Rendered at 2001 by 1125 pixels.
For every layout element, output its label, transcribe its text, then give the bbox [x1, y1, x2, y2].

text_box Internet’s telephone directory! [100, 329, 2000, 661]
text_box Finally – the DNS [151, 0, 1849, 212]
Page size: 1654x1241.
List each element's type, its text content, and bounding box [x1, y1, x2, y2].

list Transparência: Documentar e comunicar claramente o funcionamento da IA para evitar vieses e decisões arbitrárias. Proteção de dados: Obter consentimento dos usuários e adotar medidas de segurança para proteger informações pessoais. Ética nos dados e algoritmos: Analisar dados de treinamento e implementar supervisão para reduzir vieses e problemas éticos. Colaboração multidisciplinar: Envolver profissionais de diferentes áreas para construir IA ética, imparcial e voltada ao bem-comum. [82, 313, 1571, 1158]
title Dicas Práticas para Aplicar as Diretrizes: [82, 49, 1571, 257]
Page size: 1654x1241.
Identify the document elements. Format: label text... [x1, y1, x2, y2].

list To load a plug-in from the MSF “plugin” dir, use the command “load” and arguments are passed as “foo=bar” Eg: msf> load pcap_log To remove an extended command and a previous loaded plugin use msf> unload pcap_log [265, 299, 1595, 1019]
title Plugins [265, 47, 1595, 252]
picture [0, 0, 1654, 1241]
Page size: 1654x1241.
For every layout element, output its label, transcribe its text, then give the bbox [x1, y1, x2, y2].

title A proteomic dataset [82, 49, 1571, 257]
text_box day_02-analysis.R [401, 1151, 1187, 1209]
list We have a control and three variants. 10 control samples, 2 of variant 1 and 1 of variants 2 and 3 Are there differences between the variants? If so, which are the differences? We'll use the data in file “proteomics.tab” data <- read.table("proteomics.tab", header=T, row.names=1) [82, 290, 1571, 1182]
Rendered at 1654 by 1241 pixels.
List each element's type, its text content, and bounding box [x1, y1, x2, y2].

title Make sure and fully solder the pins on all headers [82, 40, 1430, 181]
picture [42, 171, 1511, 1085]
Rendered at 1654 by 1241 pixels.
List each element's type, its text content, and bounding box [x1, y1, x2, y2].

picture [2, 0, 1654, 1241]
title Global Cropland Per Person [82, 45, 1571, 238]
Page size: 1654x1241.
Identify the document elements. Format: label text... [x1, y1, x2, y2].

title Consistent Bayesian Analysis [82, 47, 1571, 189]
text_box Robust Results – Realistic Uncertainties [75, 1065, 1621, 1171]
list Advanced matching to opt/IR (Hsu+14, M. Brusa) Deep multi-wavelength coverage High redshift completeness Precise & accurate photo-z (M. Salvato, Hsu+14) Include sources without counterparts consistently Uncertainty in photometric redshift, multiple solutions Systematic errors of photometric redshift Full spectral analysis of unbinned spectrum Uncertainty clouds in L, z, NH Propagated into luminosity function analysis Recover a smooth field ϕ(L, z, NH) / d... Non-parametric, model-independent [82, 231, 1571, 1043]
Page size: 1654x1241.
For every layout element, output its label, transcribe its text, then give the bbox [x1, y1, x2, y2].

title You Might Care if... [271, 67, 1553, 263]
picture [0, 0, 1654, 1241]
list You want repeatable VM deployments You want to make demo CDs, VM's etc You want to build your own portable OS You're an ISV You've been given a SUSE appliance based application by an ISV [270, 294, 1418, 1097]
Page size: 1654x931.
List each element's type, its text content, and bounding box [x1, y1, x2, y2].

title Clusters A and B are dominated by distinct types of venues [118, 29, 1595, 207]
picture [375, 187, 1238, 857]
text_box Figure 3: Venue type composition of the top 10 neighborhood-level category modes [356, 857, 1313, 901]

• • • • •

(Request)
Update the rows from the start through the line containing "title Dicas Práticas", replacing "bounding box" with "box coordinates". Return only those lines, with nothing else changed.

(Solution for this task)
Rendered at 2001 by 1125 pixels.
For every layout element, output its label, transcribe its text, then give the bbox [x1, y1, x2, y2].

text_box Internet’s telephone directory! [100, 329, 2000, 661]
text_box Finally – the DNS [151, 0, 1849, 212]
Page size: 1654x1241.
List each element's type, its text content, and box coordinates [x1, y1, x2, y2].

list Transparência: Documentar e comunicar claramente o funcionamento da IA para evitar vieses e decisões arbitrárias. Proteção de dados: Obter consentimento dos usuários e adotar medidas de segurança para proteger informações pessoais. Ética nos dados e algoritmos: Analisar dados de treinamento e implementar supervisão para reduzir vieses e problemas éticos. Colaboração multidisciplinar: Envolver profissionais de diferentes áreas para construir IA ética, imparcial e voltada ao bem-comum. [82, 313, 1571, 1158]
title Dicas Práticas para Aplicar as Diretrizes: [82, 49, 1571, 257]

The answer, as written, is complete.